My heart really isn't in it right now.
Grant graduated from high school, and almost immediately boarded a plane for England, on a senior trip.
The rest of the boys got in a van with their dad, headed for Colorado and camping.
|Ben and his faithful companion, Moosie.|
That was last week, and I won't see them again for another week.
Saying I miss them doesn't really cut it. There's a gone-ness haunting this house that is hard to take.
It isn't always this way. But often enough that it's hard to pat their shoulders and leave them standing in their dad's driveway.
The custody arrangement I have with my kids' dad is fair. And really, we're luckier than many divorced couples. We live in the same town, and our arrangement is 50/50-- we alternate weeks. Whether at Dad's or Mom's, they go to the same school. Though there are some hiccups with business travel, vacations (like now), and holidays, we mostly stick with dropping the kids off at the other parent's house every Sunday before dinner.
We've been doing this for a few years now, so it's built into our schedule. A habit. But saying that it's routine for us is different than saying it is easy. It is not. I don't know that it will ever be.
I don't, or am at least not able to, sort the emotional freight of this situation into a neat list of advantages and disadvantages, pluses and minuses.
What I do when I have the kids, most people call single parenting. I prefer to call it immersion parenting. It's true I don't have a parenting partner, but I would rather concentrate on the intensity of the experience, rather than the aloneness. I am the one responsible for everything; I am also the recipient of all myriad gifts of mothering my sons.
The boys, all four of them, are noisy, smelly, ravenously hungry, and come with the familiar daily challenges: orthodontist appointments, music lessons, sports practices, and endless mounds of dirty laundry and shoes in the foyer. My days are also full of hugs from little boys (and sometimes the big ones too), chord progressions from Nirvana songs, innovative new Lego inventions, pots of home made macaroni and cheese, reading James and the Giant Peach aloud, the smell of freshly shampooed hair and clean pajamas.
It's a heady, concentrated distillation of parenting-- stressful, intense, familial, comforting. It's the blood in my veins. It's also the reason I'm up until midnight or 1 a.m. every day, trying to keep up.
So when they do head over to their other home for a week with their father, I'm often ready for a break. I admit it's not a bad thing, the chance to catch up on the laundry, for the cook and kitchen to stand down for a few days, for a few earlier-to-bed nights. I am not routinely miserable-- there are magazines to read, glasses of wine to drink, blog posts to write.
I also admit I used to get so angry when married mothers would tell me, "I'm so envious of all your time without your kids. How nice it must be to have regular breaks."

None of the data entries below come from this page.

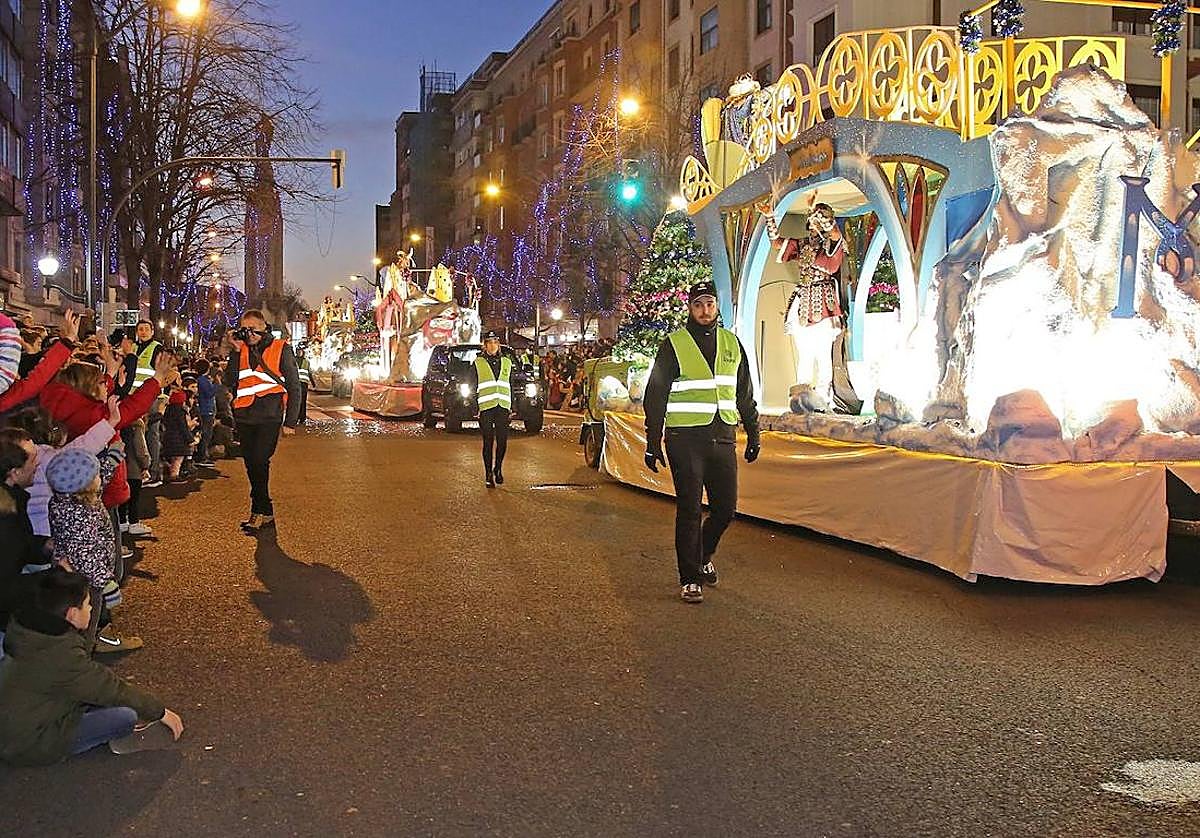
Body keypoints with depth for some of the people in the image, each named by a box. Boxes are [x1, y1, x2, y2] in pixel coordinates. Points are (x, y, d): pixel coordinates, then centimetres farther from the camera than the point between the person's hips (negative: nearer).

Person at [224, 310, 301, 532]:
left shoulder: (281, 349, 0)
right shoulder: (241, 350, 12)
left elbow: (294, 387, 1)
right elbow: (229, 382, 3)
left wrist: (291, 421, -4)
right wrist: (236, 351, -4)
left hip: (269, 417, -5)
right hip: (244, 417, 5)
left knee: (259, 461, -15)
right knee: (251, 465, 7)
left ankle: (258, 512, -6)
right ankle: (266, 512, 17)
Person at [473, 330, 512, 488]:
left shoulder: (506, 362, 14)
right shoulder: (478, 363, 6)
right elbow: (474, 387, 4)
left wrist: (511, 408, 10)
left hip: (502, 407, 2)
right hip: (486, 407, -2)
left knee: (502, 440, 0)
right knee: (488, 441, -2)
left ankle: (498, 469, 19)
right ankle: (489, 474, 4)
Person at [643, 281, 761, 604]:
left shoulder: (731, 343, 12)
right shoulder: (673, 345, -1)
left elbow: (745, 394, 19)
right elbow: (655, 396, 0)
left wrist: (753, 434, 15)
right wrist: (653, 443, -4)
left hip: (723, 438, 4)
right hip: (686, 440, -4)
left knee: (726, 508, 6)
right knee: (690, 510, -2)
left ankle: (702, 556, 32)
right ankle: (690, 578, 8)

I was tempted to yell at them, "do you really think this is something to envy, you idiot?" But I've softened over time, because really, they are only expressing a universal truth of all motherhood. We do need breaks from our children. Not because we don't love them. But because parenting is hard even when we're doing it right, whether as a couple or on our own.
However, being ready for a break and wanting it are two different things. My head tells me my children's healthy relationship with each parent is important. It tells me this arrangement is the best case scenario for everyone, considering all possible and far unhappier outcomes of divorce. Sometimes my head even tells me that it would be nice for a clean room to stay clean for longer than 15 minutes. But my heart tells me a different thing, and that's what makes it difficult to stand in their empty bedrooms while they are away.
The one consolation I take away from all this is the improvement of my parenting in the precious time I do have with them. When I was married, I wasn't the best parent I could be. The toxins of the unhealthy adult relationship were literally shedding off into my mothering, and I was emotionally exhausted, scolding, tense, perpetually dissatisfied, motivated by guilt and resentment. While I was far from a terrible parent, I was far from my best.
Now, with all the personal and family turmoil of the last five years beginning to resolve itself, I have emerged to find that I'm a relaxed mom, who sees her four sons as amazing, developing individuals whom I have the privilege of watching grow up. I still have days where I haven't had enough sleep and more often than not ones with dirty socks and popcorn on the floor. But the one gift in those silent, absent interstices is the realization of how much I've been given. I think about that every time I am baking a pan of brownies, waiting for the sound of the door to open again.